In 2019, Maekawa launched a project to re-create and raise awareness about the bygone syrup in cooperation with Housekibaco — a shaved-ice store with a number of Nara outlets, including at Himuro Shrine, where the god of ice is enshrined.
As part of her efforts, Maekawa decided to artificially reproduce the flavor in a bid to circumvent the extended period of time it takes to extract sap from the natsuzuta vine.
Maekawa recalled that the production process involved a lot of trial and error, noting that it was especially difficult to satisfactorily reproduce amazurasen’s noted fresh sweetness. However, after further research, Maekawa learned that persimmon tannin, which contains polyphenols, helped replicate amazurasen’s well-documented bitter overtones.

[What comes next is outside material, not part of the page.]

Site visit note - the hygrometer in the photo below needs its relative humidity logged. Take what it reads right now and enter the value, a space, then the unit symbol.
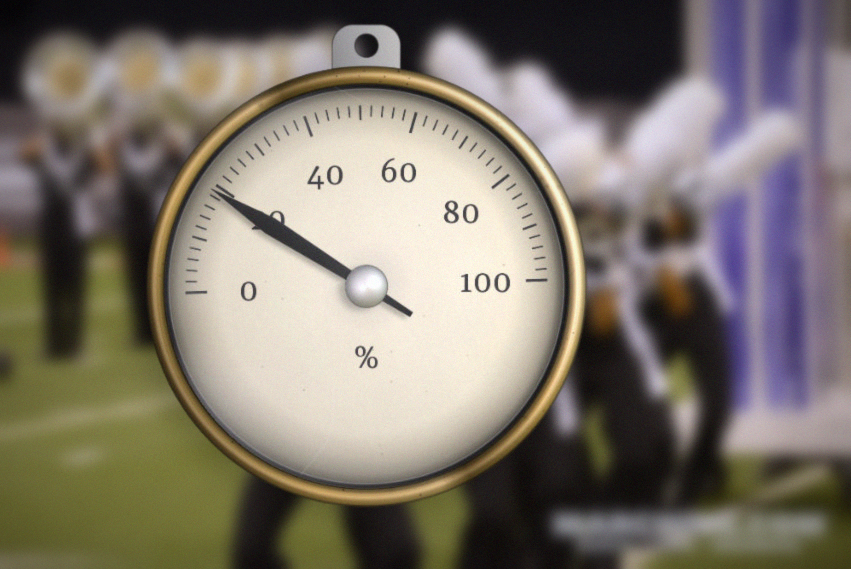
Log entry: 19 %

With help from Hamasaki, Maekawa believes she managed to get even closer to the original flavor after analyzing sweeteners made using natsuzuta sap sourced from across Japan. Now, based on Hamasaki’s recipe, which details levels of sucrose, persimmon tannin and other ingredients, Maekawa believes she has succeeded in fully recreating the taste of the original syrup.
A special event was held in Nara in July to introduce the rebooted sweetener and detail its development. Participants were able to enjoy the syrup served atop shaved ice, and Housekibaco plans to hold similar events in the future.
Meanwhile, Kotonoma Akari, a cafe, bar and variety shop in Nara, is considering offering sweets made with the syrup.
Amazurasen was very common in ancient times, and was even used to pay taxes to the ancient capital of Heijokyo (present-day Nara) and the ancient capital of Heiankyo (present-day Kyoto).
“This kind of historical information is not widely known,” Maekawa said. “We’re keen to pass on knowledge regarding amazurasen to future generations and raise awareness about the syrup throughout the country.”